Podcasts: supporting digital learning
Helen Bedford outlines the value of these accessible learning resources and shares current examples within midwifery, maternity and healthcare
Podcasts have been enjoying a boom in recent years, with one in eight people in the UK listening to podcasts each week (Ofcom, 2019). Simply put, podcasts are internet radio that is available on demand and accessed via podcast players (University of Edinburgh, 2020). On smartphones and other digital devices, the players for podcasts are apps, which can be downloaded or may come pre-installed. Podcast listeners use a range of service providers (for example BBC Sounds, Spotify, YouTube and Apple) (Ofcom, 2020), and listeners can subscribe to podcasts to listen to new episodes as they are released.

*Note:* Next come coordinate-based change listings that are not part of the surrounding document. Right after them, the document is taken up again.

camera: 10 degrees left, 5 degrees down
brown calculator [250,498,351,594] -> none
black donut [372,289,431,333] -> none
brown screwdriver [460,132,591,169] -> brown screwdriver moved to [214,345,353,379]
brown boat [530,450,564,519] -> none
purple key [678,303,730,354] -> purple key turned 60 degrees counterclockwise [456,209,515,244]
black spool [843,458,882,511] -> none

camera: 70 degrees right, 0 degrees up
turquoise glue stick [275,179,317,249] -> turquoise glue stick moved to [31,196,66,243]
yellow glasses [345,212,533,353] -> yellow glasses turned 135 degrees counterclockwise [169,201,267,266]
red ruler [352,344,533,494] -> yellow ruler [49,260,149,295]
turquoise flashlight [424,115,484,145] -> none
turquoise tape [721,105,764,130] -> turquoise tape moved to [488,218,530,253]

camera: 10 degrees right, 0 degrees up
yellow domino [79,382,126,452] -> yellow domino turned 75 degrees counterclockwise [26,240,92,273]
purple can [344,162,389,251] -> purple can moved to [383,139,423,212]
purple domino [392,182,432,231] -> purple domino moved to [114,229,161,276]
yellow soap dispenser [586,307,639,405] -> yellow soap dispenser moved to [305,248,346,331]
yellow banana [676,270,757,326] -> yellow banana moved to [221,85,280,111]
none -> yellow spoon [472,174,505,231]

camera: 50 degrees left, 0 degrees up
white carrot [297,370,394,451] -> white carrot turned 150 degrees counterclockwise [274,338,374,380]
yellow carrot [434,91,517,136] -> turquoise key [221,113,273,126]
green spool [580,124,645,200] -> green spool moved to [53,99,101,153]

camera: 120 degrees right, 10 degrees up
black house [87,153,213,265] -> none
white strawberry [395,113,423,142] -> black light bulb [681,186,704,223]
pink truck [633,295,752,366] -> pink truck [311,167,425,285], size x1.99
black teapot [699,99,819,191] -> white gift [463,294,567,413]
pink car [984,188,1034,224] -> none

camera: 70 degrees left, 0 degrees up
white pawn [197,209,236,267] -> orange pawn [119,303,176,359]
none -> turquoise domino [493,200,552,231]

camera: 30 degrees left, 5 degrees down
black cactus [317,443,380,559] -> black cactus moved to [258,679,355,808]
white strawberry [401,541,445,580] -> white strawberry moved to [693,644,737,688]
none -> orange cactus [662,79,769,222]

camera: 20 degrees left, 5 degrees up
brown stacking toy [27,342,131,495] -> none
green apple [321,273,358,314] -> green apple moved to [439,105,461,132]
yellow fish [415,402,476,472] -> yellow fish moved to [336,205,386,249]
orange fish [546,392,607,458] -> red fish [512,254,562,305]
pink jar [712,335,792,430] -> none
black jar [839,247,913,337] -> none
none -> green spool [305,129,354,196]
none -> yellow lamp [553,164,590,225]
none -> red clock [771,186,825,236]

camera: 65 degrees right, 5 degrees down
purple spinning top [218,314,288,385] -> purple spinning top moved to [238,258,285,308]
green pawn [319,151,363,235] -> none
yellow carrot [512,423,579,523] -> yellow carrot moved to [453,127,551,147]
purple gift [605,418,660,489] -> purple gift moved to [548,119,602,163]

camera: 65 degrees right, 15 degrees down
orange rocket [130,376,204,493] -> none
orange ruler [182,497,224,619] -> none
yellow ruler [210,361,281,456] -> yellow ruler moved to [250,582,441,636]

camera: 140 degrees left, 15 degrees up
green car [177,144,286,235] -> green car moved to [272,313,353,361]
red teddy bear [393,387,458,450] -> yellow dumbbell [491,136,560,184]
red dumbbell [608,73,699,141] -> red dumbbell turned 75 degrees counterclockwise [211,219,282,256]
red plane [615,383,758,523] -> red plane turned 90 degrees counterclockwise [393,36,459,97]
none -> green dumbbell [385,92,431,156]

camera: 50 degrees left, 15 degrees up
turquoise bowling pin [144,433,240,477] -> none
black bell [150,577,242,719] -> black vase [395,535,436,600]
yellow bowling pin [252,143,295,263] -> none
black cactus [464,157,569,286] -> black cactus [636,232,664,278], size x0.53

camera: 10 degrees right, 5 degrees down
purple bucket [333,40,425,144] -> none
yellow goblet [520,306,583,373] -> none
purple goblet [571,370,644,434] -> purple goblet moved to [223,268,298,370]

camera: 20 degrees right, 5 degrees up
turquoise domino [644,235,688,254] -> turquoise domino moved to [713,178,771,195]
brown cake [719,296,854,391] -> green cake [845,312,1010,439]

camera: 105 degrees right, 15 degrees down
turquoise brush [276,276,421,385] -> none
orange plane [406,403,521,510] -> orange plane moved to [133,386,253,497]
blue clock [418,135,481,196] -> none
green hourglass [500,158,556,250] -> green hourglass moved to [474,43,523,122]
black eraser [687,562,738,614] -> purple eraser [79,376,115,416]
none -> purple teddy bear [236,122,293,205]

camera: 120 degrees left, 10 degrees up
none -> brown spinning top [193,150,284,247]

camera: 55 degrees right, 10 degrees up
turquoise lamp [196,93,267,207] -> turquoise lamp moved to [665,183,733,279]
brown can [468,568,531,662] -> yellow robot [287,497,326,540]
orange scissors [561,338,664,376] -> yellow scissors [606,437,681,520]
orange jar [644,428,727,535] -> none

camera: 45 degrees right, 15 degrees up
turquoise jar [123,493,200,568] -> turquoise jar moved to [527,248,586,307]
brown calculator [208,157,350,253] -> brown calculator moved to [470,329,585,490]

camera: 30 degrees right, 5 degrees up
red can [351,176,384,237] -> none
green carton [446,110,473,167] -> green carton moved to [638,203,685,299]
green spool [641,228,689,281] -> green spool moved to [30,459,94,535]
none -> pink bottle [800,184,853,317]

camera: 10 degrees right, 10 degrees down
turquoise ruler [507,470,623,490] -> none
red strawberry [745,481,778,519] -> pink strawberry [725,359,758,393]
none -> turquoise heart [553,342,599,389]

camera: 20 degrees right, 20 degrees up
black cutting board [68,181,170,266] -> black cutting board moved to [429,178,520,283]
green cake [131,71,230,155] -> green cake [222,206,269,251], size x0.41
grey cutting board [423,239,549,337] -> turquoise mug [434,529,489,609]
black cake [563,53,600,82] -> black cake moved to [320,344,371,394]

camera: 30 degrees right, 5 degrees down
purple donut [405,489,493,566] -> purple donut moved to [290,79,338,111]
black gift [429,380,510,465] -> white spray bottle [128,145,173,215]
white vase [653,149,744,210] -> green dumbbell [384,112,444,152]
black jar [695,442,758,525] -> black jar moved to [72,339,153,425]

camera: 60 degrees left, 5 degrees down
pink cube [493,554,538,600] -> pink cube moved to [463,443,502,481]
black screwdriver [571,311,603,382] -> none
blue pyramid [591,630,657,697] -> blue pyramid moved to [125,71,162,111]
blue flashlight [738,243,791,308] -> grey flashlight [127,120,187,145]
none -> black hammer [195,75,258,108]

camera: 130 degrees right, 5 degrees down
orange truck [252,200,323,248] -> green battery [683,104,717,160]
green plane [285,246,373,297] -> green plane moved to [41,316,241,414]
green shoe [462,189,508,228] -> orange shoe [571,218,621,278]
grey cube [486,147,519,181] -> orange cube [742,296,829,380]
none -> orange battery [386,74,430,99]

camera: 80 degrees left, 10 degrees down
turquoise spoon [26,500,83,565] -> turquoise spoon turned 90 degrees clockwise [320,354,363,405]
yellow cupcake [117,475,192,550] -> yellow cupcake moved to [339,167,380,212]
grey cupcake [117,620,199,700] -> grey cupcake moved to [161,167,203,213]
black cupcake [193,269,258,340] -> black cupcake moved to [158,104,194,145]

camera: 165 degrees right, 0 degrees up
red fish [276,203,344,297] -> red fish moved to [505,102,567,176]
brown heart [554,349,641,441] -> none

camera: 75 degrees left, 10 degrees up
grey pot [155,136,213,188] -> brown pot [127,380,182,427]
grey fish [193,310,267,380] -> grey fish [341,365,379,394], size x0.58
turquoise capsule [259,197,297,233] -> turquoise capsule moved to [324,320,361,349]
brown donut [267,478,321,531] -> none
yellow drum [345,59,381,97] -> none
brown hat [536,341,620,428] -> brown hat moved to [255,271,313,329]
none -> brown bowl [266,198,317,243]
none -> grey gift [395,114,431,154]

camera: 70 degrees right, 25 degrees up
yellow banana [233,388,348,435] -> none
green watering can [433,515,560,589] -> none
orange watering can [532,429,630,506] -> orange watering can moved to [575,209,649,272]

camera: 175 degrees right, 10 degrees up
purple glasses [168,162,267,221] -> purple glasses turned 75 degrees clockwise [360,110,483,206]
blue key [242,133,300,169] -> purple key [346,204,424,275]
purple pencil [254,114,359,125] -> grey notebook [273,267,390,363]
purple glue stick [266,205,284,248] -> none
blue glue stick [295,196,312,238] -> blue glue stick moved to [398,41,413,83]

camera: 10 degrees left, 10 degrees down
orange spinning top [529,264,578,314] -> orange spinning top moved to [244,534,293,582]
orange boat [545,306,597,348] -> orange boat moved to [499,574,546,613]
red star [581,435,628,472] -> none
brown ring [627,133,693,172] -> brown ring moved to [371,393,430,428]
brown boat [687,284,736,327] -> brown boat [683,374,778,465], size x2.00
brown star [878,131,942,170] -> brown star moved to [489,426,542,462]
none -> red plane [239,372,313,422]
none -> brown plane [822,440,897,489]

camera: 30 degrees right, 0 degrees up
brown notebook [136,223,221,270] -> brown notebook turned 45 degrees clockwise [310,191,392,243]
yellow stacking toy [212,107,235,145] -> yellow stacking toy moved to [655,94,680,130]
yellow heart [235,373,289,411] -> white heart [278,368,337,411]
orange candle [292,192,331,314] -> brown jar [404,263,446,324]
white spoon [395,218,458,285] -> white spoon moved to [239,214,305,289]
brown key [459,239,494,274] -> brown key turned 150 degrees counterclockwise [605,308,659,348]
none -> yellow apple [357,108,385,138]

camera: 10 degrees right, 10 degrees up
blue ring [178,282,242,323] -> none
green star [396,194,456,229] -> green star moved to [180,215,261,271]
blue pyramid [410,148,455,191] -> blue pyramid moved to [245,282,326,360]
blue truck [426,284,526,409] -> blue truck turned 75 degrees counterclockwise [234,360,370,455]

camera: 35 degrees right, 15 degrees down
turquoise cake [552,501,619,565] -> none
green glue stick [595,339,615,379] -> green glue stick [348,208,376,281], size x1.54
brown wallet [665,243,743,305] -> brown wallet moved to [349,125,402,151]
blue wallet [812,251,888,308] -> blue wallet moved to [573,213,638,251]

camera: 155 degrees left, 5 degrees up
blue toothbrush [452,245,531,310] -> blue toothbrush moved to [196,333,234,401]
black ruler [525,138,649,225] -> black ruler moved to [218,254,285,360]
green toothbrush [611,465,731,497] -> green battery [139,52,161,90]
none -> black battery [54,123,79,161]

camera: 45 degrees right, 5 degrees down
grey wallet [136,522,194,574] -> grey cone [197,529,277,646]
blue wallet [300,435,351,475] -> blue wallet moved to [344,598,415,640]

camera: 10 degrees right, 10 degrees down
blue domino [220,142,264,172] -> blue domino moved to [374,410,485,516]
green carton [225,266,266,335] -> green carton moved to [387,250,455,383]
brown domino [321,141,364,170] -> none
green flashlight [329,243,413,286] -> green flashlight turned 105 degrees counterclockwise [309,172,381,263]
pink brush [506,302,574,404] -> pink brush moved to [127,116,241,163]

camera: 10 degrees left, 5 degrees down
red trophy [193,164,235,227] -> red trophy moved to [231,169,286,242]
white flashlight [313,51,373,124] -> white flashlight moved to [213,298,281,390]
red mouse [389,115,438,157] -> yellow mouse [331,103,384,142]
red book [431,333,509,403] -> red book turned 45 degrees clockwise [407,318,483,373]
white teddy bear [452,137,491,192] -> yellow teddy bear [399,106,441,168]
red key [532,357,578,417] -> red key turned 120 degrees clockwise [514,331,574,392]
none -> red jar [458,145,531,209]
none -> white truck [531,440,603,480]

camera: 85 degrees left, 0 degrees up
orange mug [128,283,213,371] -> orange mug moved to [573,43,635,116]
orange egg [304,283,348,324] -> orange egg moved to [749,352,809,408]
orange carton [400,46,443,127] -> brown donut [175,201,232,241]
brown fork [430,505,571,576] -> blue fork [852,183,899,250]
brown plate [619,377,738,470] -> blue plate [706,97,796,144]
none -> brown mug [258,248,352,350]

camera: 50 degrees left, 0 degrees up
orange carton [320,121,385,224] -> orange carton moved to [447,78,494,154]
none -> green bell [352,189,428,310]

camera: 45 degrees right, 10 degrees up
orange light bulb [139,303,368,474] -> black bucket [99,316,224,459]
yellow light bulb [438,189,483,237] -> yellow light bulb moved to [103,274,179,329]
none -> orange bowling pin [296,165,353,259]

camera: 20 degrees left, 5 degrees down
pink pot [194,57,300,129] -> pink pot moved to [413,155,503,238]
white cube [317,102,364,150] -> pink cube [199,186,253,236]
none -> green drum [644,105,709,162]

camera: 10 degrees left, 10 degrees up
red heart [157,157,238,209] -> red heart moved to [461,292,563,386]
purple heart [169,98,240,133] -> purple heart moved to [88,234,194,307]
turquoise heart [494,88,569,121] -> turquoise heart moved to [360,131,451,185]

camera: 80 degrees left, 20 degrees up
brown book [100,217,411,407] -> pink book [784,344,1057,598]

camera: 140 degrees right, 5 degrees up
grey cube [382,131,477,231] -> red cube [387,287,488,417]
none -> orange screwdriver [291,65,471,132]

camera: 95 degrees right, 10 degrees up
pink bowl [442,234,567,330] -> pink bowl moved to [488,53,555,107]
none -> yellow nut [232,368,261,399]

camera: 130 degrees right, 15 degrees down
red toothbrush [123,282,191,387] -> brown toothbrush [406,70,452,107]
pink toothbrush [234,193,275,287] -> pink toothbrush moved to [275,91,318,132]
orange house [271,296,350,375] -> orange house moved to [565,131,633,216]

Podcasts cover a range of genres, including entertainment, news and current affairs, and a range of factual content such as health and education (Ofcom, 2020). From a radio perspective, Minnell (2020), podcast editor for public service broadcaster the BBC World Service, outlines three types of podcasts. First, ‘true’ podcasts (audio specifically designed for a podcast audience). These typically have an intimate feel and tone, creating immersive audio. Second, podcasts that emerge serendipitously when creating radio programmes and it becomes apparent that they will make good podcasts. Third, podcasts that form a catch-up/download service for radio programmes broadcast on air, which listeners can enjoy at a time convenient to them as downloads. Organisations and individuals outside conventional radio are increasingly creating podcasts as a medium to reach their target audiences, fuelling the recent boom.